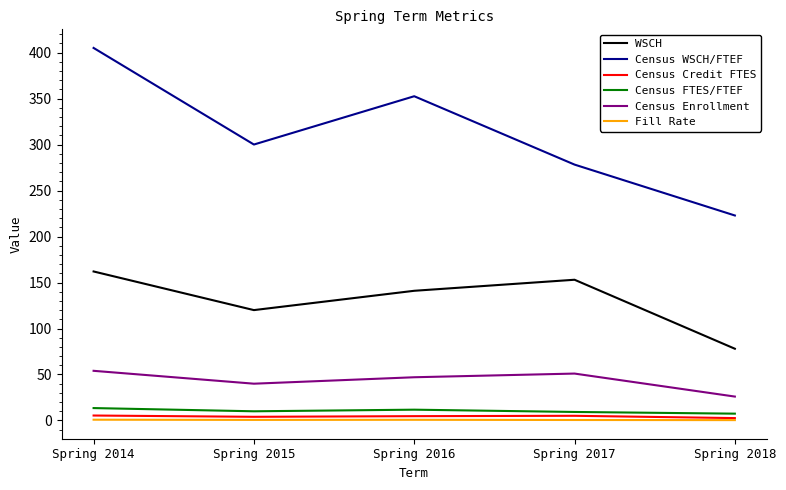

What is the sum of the Census Enrollment values at Spring 2016 and Spring 2017?

98.0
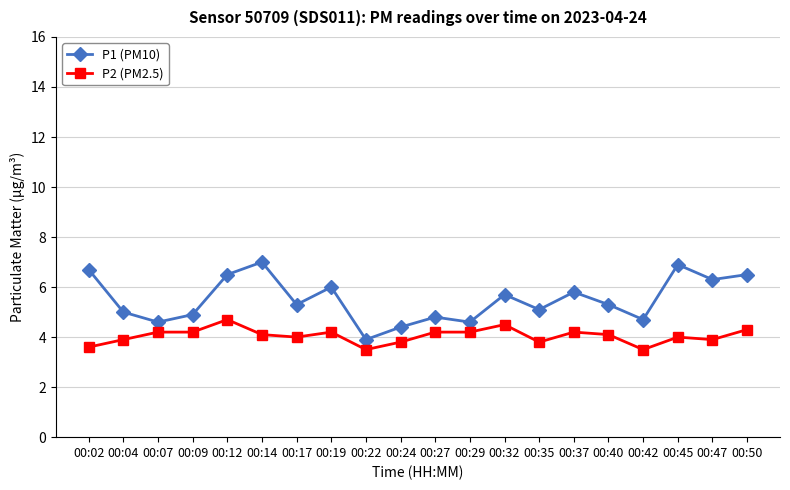

True or false: P2 (PM2.5) has more than 1 interior local peaks.

True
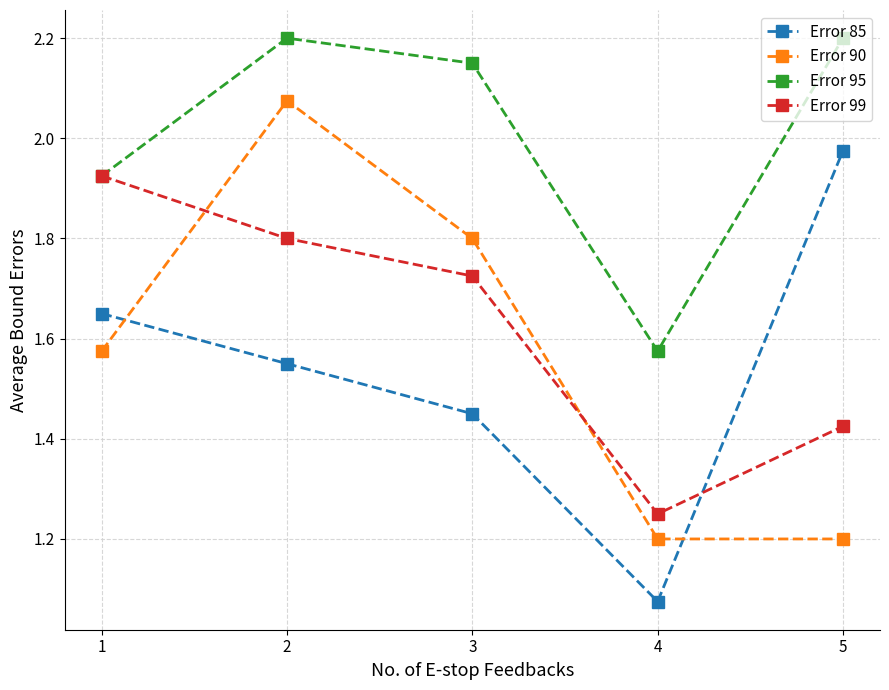

Which category has the highest value in the Error 85 series?

5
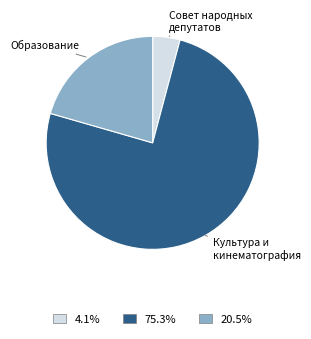

True or false: Совет народных депутатов accounts for 18% of the total.

False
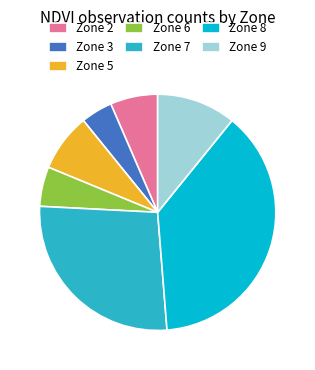

Rank the categories by value from lowest to highest.

Zone 3, Zone 6, Zone 2, Zone 5, Zone 9, Zone 7, Zone 8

_ _ _ _ _ _ _

How many lines in the records above contain the string "True"? Case counts. Give only the number.

EXERCISE RESULT » 3